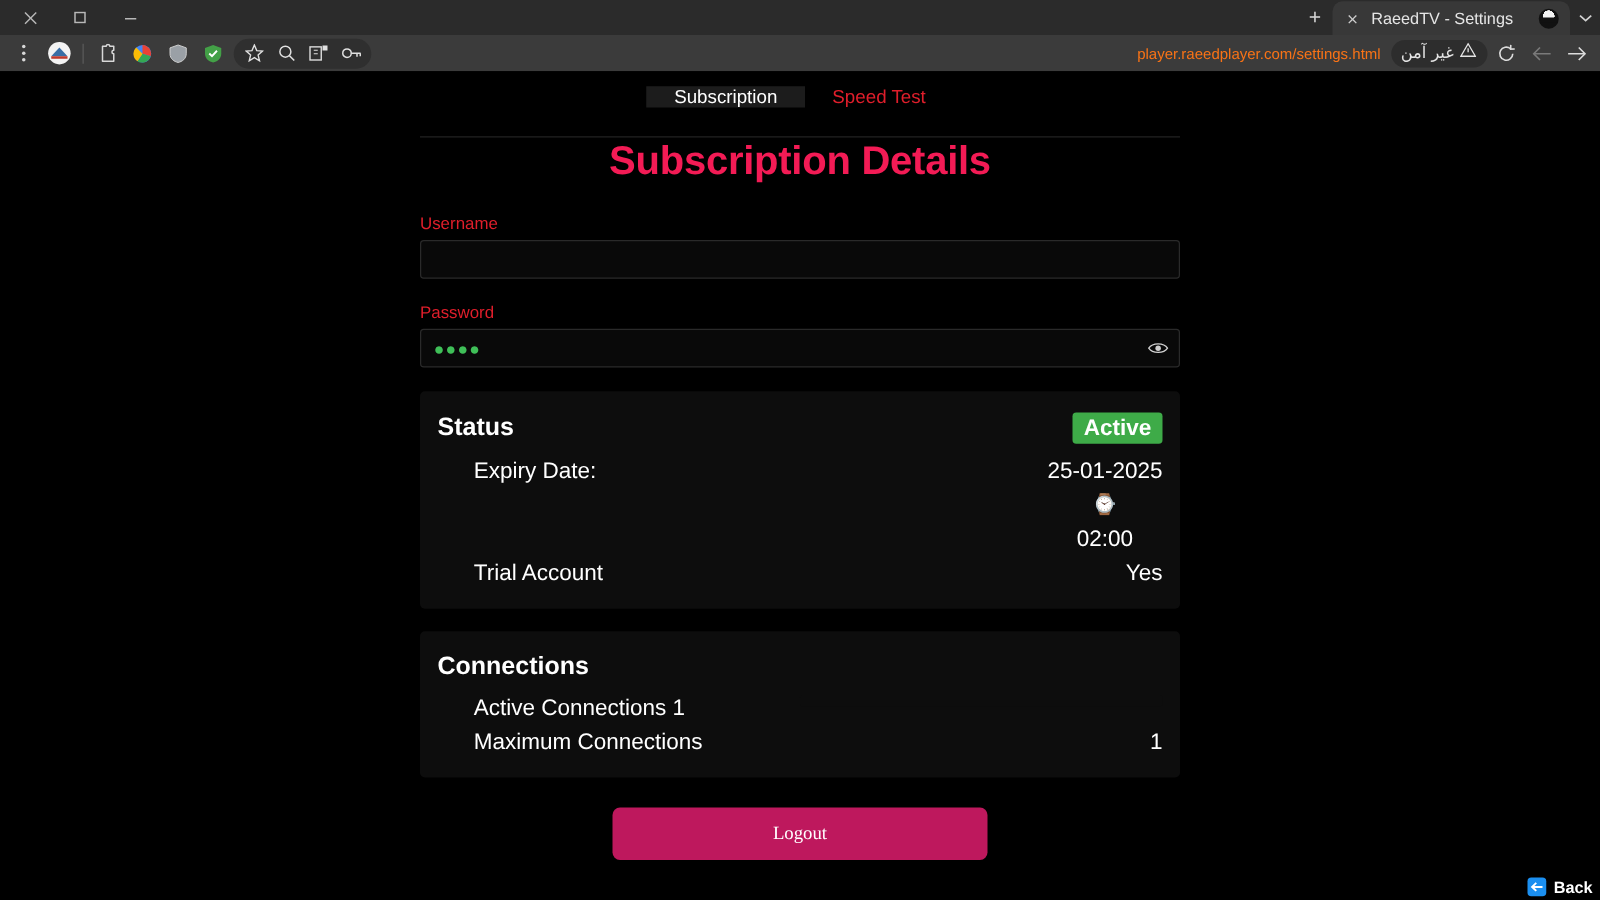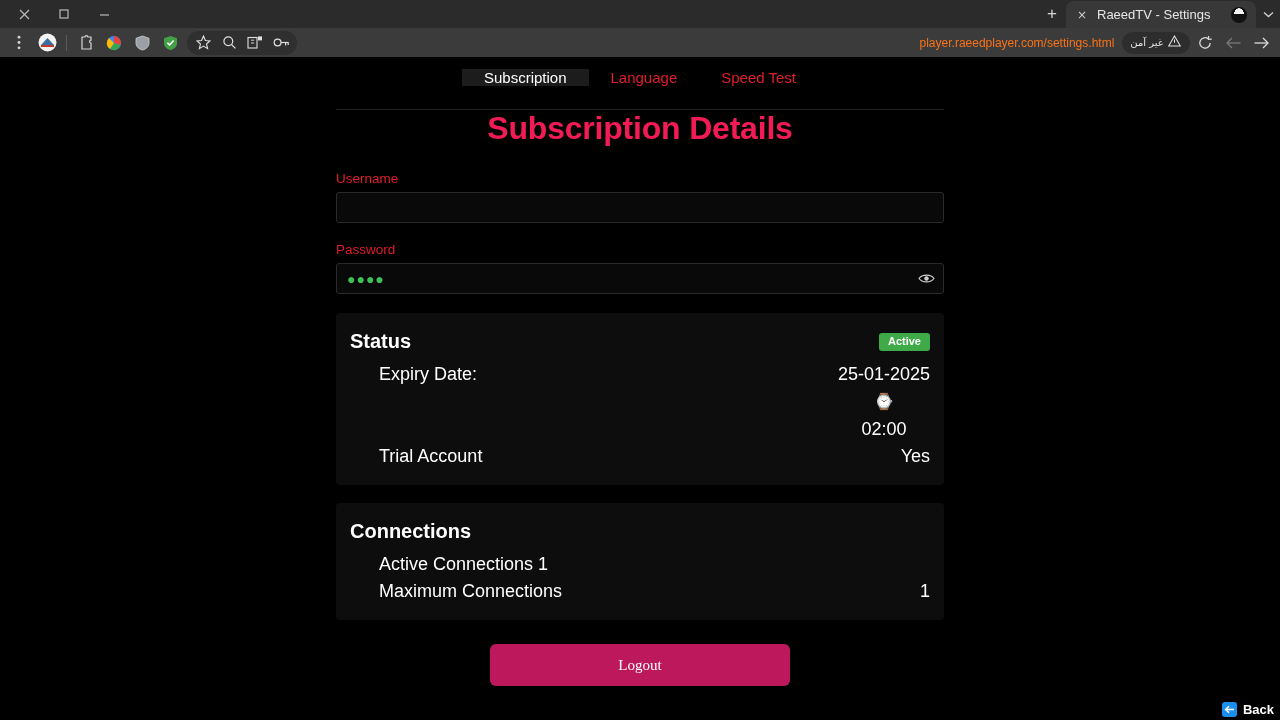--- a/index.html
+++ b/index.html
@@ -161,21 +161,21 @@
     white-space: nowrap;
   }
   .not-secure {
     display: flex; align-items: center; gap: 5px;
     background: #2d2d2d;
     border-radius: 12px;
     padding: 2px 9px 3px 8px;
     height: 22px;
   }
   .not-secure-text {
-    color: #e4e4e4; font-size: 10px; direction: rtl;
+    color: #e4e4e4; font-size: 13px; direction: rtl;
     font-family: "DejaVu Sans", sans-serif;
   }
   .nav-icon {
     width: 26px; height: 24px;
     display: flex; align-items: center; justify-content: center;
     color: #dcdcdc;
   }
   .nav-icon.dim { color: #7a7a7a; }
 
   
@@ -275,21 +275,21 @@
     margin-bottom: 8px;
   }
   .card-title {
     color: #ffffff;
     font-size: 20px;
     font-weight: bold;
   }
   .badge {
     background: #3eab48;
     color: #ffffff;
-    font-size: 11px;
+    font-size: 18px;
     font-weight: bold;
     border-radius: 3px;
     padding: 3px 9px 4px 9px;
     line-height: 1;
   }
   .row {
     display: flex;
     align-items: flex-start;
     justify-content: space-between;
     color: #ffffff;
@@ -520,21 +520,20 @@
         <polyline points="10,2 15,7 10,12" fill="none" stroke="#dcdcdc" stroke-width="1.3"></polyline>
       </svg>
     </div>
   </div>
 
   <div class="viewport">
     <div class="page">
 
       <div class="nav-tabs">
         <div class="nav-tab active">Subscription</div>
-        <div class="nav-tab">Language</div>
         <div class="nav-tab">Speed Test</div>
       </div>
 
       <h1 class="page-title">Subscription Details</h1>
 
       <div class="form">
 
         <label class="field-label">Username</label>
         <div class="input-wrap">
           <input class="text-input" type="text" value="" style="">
● ● ● ●
How to complete this task
Where an entry contains an image, skip the image and write out the rest exactly.

Result of this exercise
--- a/index.html
+++ b/index.html
@@ -161,21 +161,21 @@
     white-space: nowrap;
   }
   .not-secure {
     display: flex; align-items: center; gap: 5px;
     background: #2d2d2d;
     border-radius: 12px;
     padding: 2px 9px 3px 8px;
     height: 22px;
   }
   .not-secure-text {
-    color: #e4e4e4; font-size: 10px; direction: rtl;
+    color: #e4e4e4; font-size: 13px; direction: rtl;
     font-family: "DejaVu Sans", sans-serif;
   }
   .nav-icon {
     width: 26px; height: 24px;
     display: flex; align-items: center; justify-content: center;
     color: #dcdcdc;
   }
   .nav-icon.dim { color: #7a7a7a; }
 
   
@@ -275,21 +275,21 @@
     margin-bottom: 8px;
   }
   .card-title {
     color: #ffffff;
     font-size: 20px;
     font-weight: bold;
   }
   .badge {
     background: #3eab48;
     color: #ffffff;
-    font-size: 11px;
+    font-size: 18px;
     font-weight: bold;
     border-radius: 3px;
     padding: 3px 9px 4px 9px;
     line-height: 1;
   }
   .row {
     display: flex;
     align-items: flex-start;
     justify-content: space-between;
     color: #ffffff;
@@ -520,21 +520,20 @@
         <polyline points="10,2 15,7 10,12" fill="none" stroke="#dcdcdc" stroke-width="1.3"></polyline>
       </svg>
     </div>
   </div>
 
   <div class="viewport">
     <div class="page">
 
       <div class="nav-tabs">
         <div class="nav-tab active">Subscription</div>
-        <div class="nav-tab">Language</div>
         <div class="nav-tab">Speed Test</div>
       </div>
 
       <h1 class="page-title">Subscription Details</h1>
 
       <div class="form">
 
         <label class="field-label">Username</label>
         <div class="input-wrap">
           <input class="text-input" type="text" value="" style="">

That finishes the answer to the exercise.